Think pink, cancer survivor pleads

YOU can bet Jackie Rennie will be thinking pink today in Griffith and she hopes the rest of the city will too.

Ms Rennie knows how important the Cancer Council’s Pink Ribbon Day is.

The mother-of-three had her breast removed in 2011 and before that watched as her mother Jean Marcus lost her brave battle with the disease.

“I’d encourage everyone to get behind the day,” she said.

“You never know when cancer can strike any of your family and friends.

“Before mum was diagnosed, it never crossed our minds that it could happen. It was a shock back then and when I found out I had it too it was a case of – not again.

“It is something you don’t think about until it affects someone close to you.
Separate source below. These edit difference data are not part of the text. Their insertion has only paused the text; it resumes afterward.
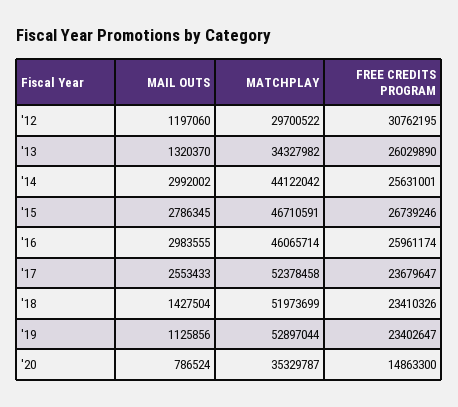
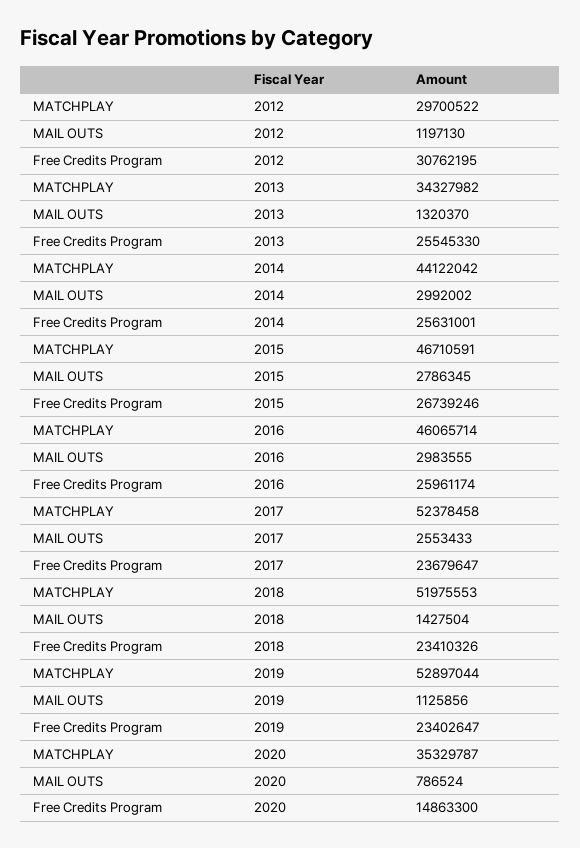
MAIL OUTS, '12: 1197060 -> 1197130
FREE CREDITS PROGRAM, '13: 26029890 -> 25545330
MATCHPLAY, '18: 51973699 -> 51975553

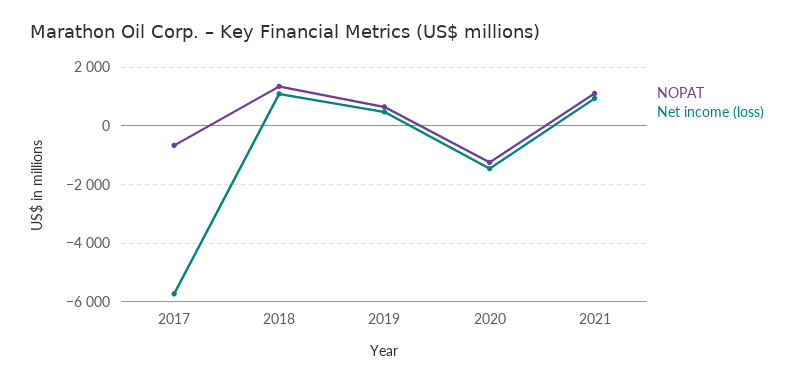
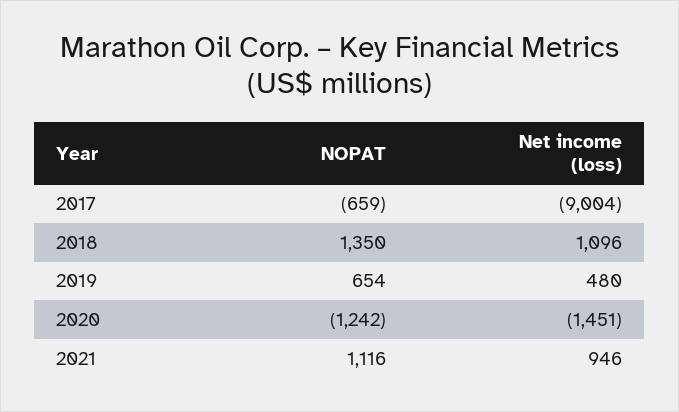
Net income (loss), 2017: -5750 -> -9004

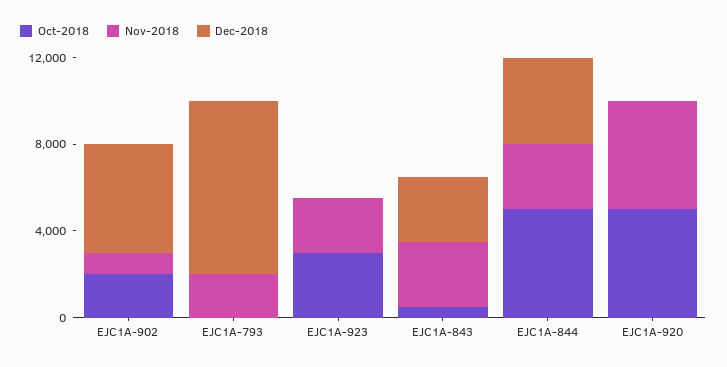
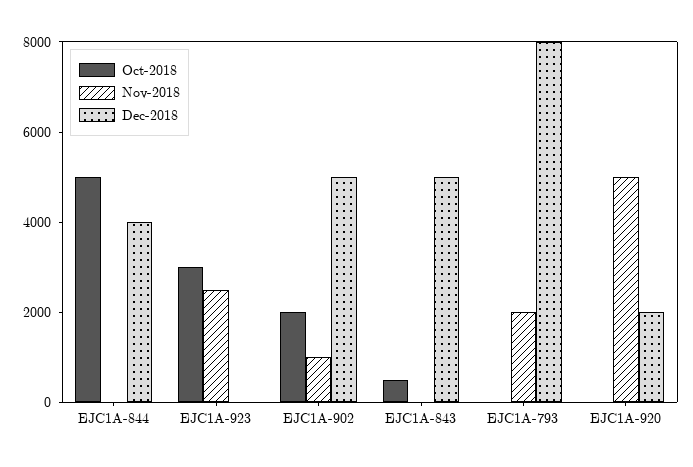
Nov-2018, EJC1A-843: 3000 -> 0
Dec-2018, EJC1A-843: 3000 -> 5000
Nov-2018, EJC1A-844: 3000 -> 0
Oct-2018, EJC1A-920: 5000 -> 0
Dec-2018, EJC1A-920: 0 -> 2000

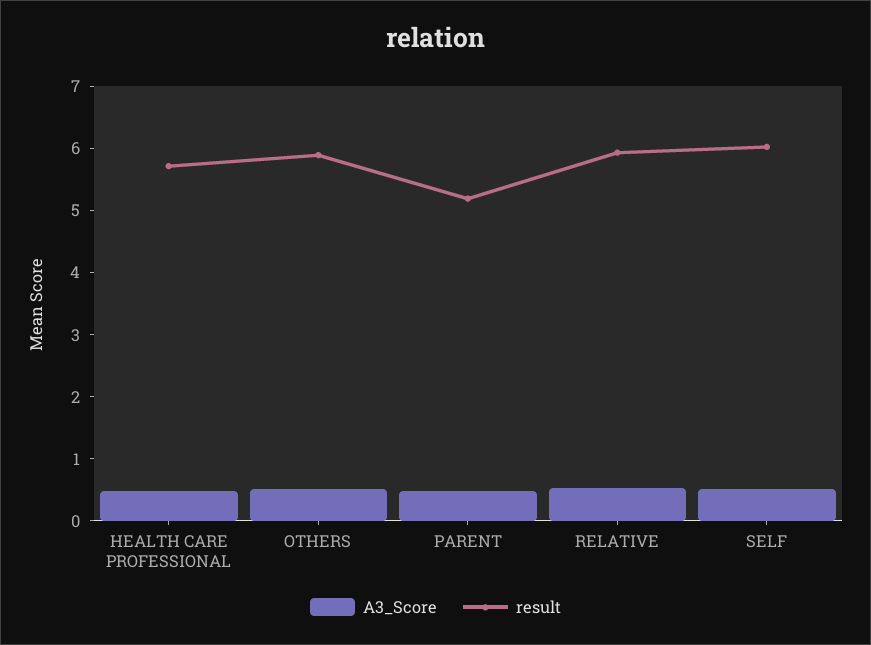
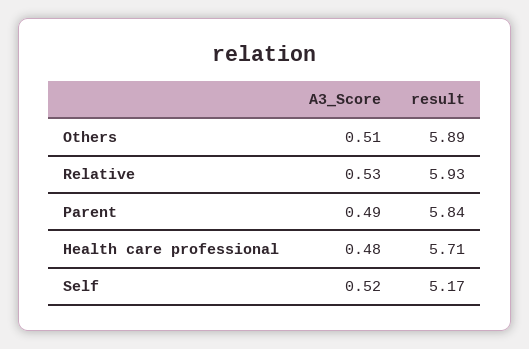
result, PARENT: 5.2 -> 5.84
result, SELF: 6 -> 5.17

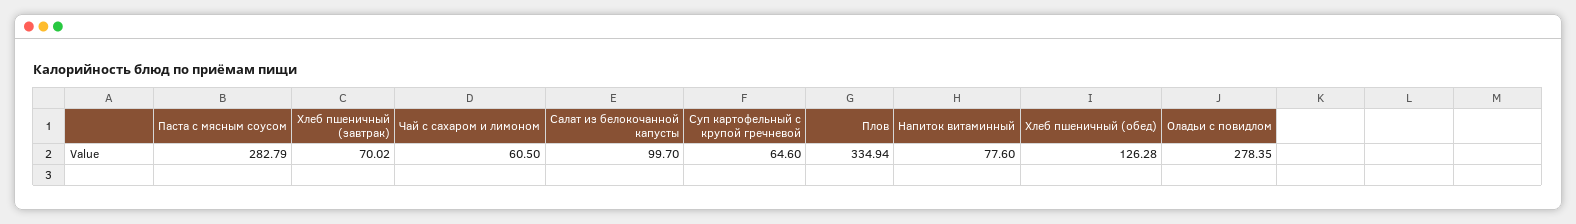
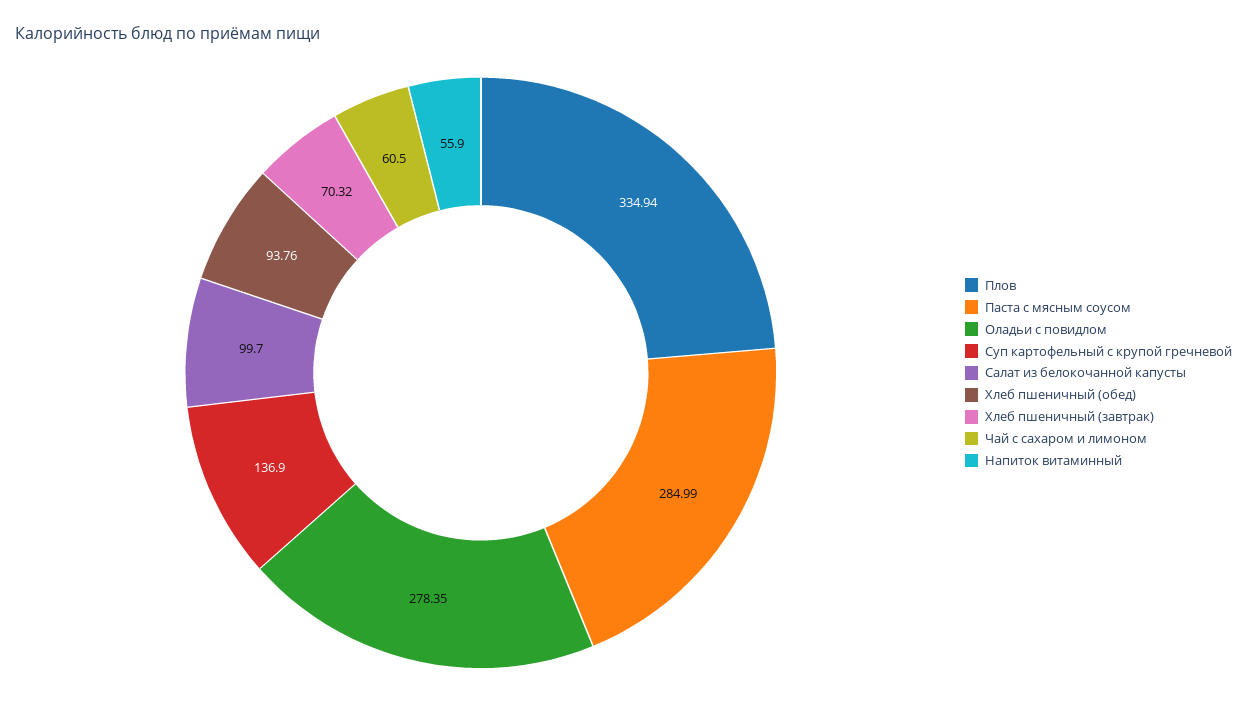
Паста с мясным соусом: 282.79 -> 284.99
Хлеб пшеничный (завтрак): 70.02 -> 70.32
Суп картофельный с крупой гречневой: 64.6 -> 136.9
Напиток витаминный: 77.6 -> 55.9
Хлеб пшеничный (обед): 126.28 -> 93.76

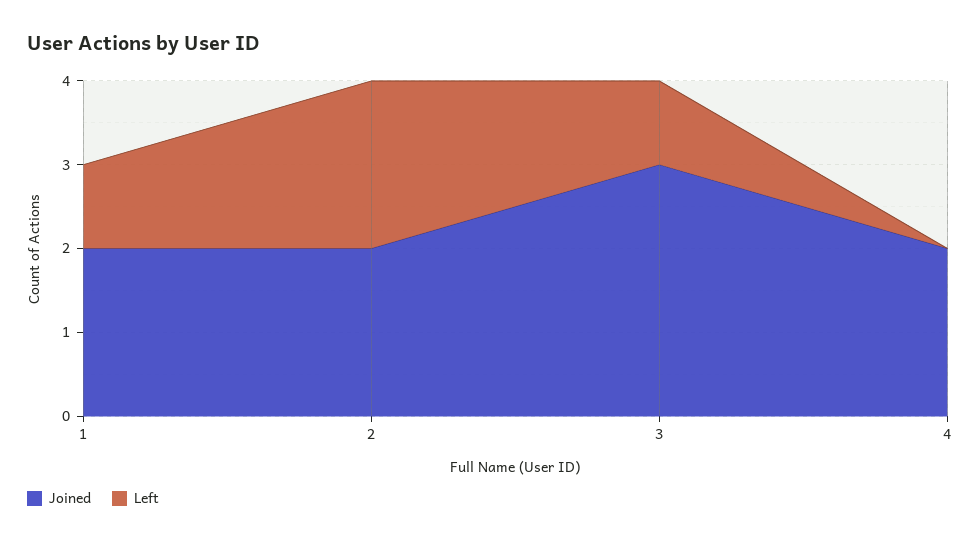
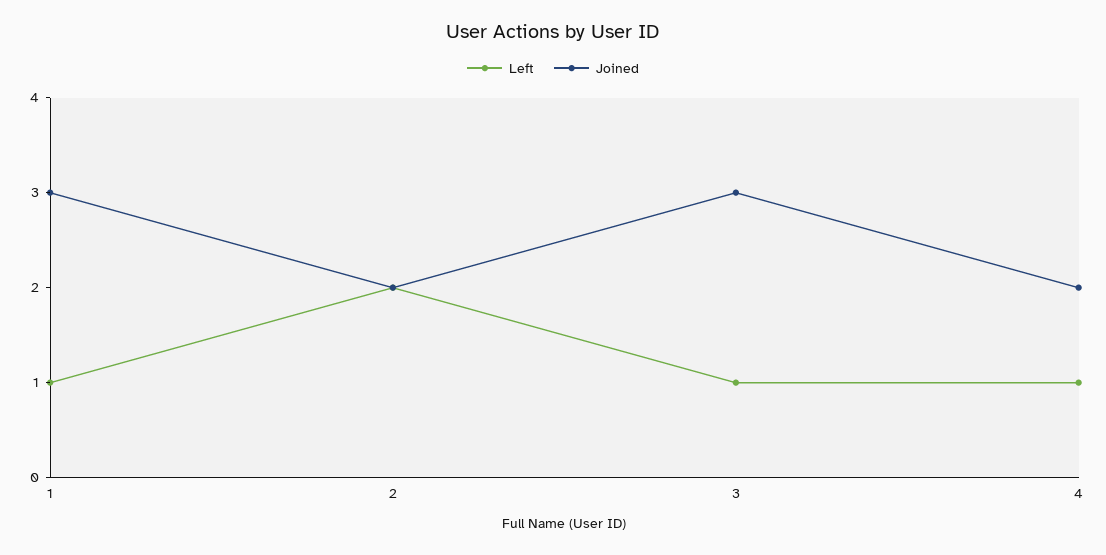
Joined, 1: 2 -> 3
Left, 4: 0 -> 1

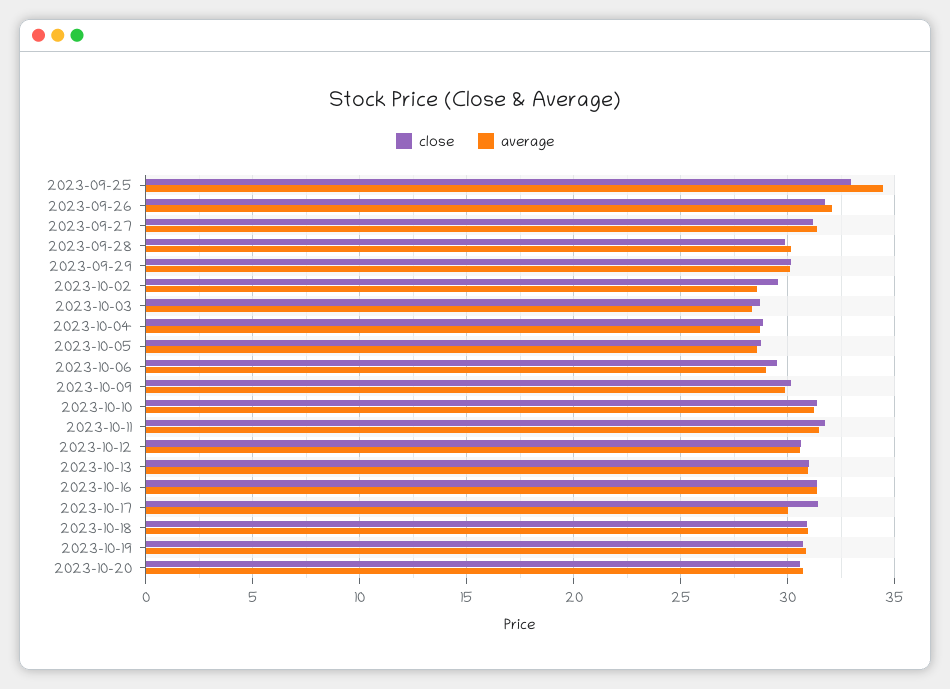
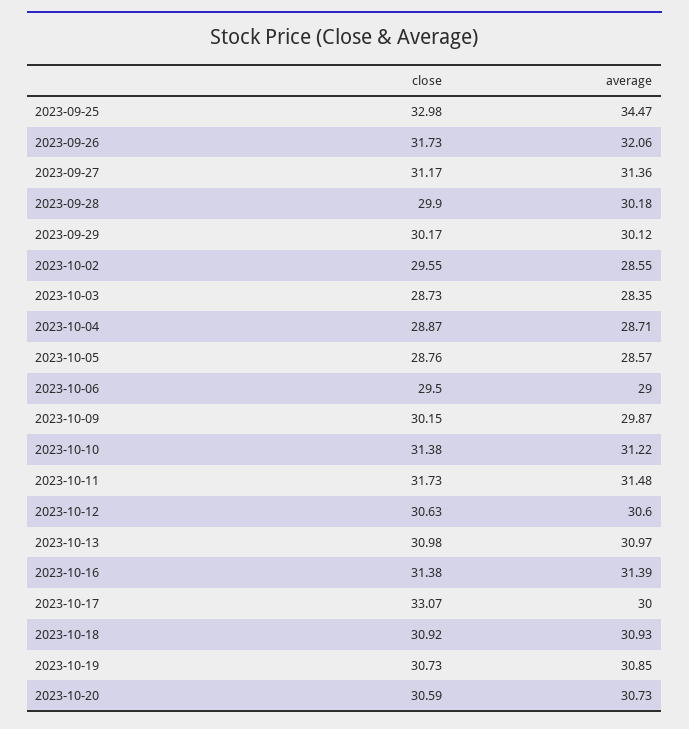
close, 2023-10-17: 31.5 -> 33.07

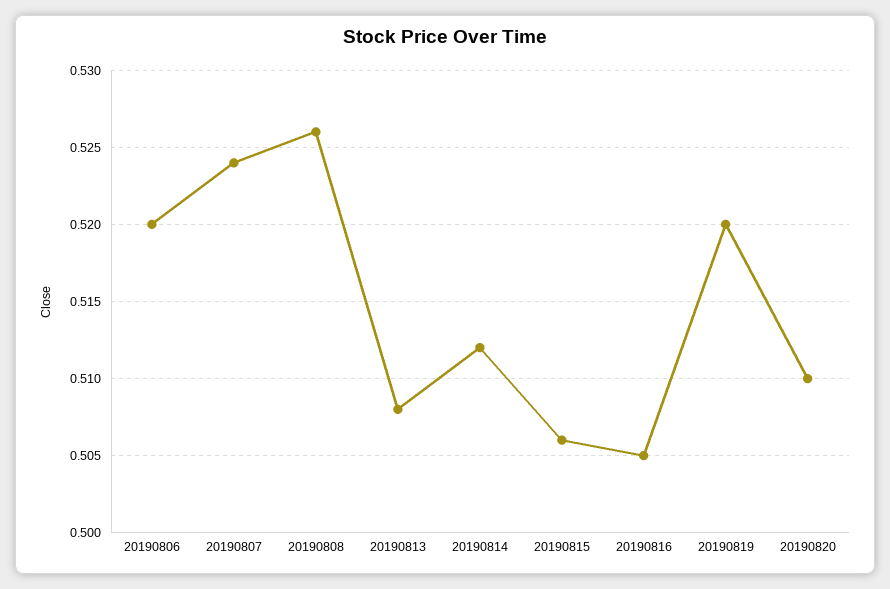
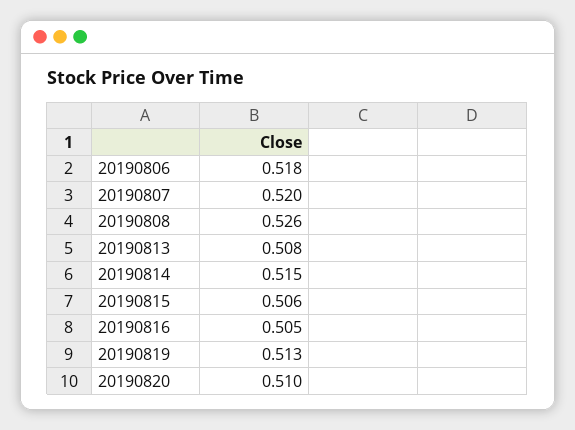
20190806: 0.52 -> 0.518
20190807: 0.524 -> 0.52
20190814: 0.512 -> 0.515
20190819: 0.52 -> 0.513

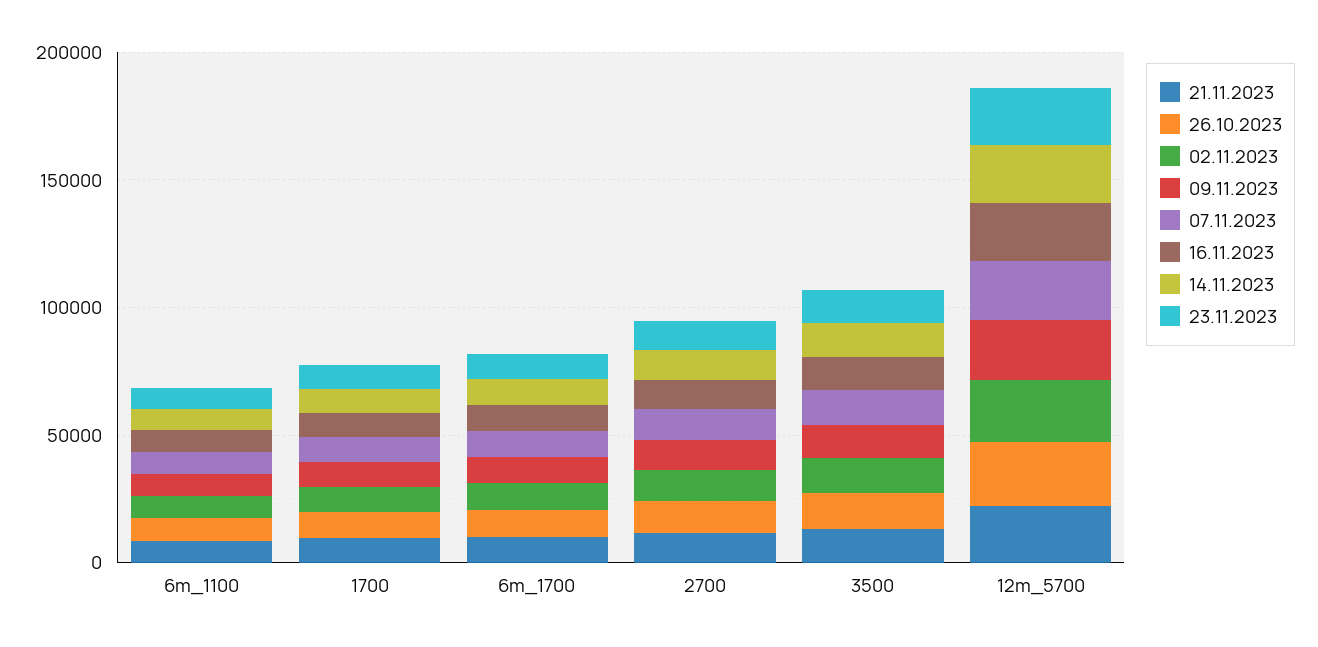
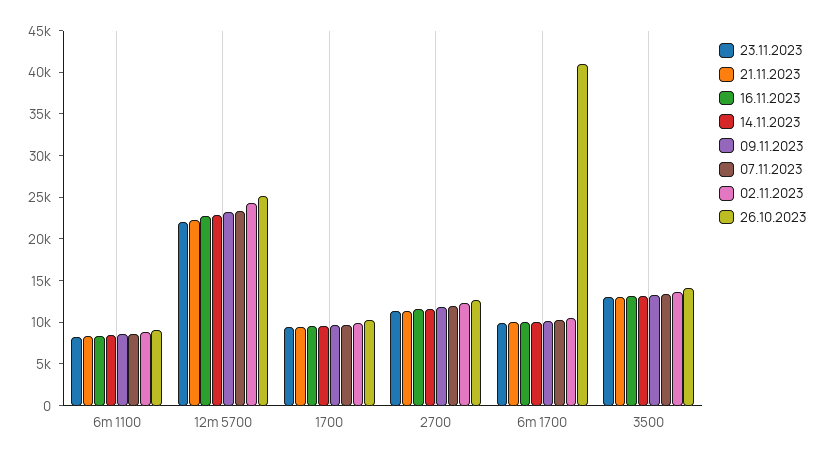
26.10.2023, 6m_1700: 10000 -> 41000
It is because of events like Pink Ribbon Day that people are getting better care and treatment so we need to support it.”

Cancer Council’s Pink Ribbon Day takes place today, Friday, October 25.

It is an annual fundraiser with the aim to raise funds and awareness for all women’s cancers, including breast and gynaecological. 

“Cancer Council’s Pink Ribbon Day is an opportunity for everybody in our community to come together and play a part in beating women’s cancer,” Annabel Macdonald from Cancer Council’s South West regional office said. 

Breast cancer is the most common cancer in women but the good news is 31 per cent more women in Australia are alive than we would have expected over 20 years ago. 

Cancer Council’s South West regional office has revealed the figures as thousands of locals across the Riverina prepare to show support for Pink Ribbon Day. 

Major advances in screening, treatment and prevention programs have all played a huge role in helping to turn the tide on breast cancer. 

“Cancer Council supports women through every stage of their cancer journey. We fund world-class research, prevention programs, and provide more than 20 support services for patients, survivors and their families,” Ms Macdonald said. 

“One example of this is our helpline, where trained nurses and health professionals are available to talk to people affected by cancer in the Griffith region. Last year, nearly a quarter of all calls were about breast cancer.”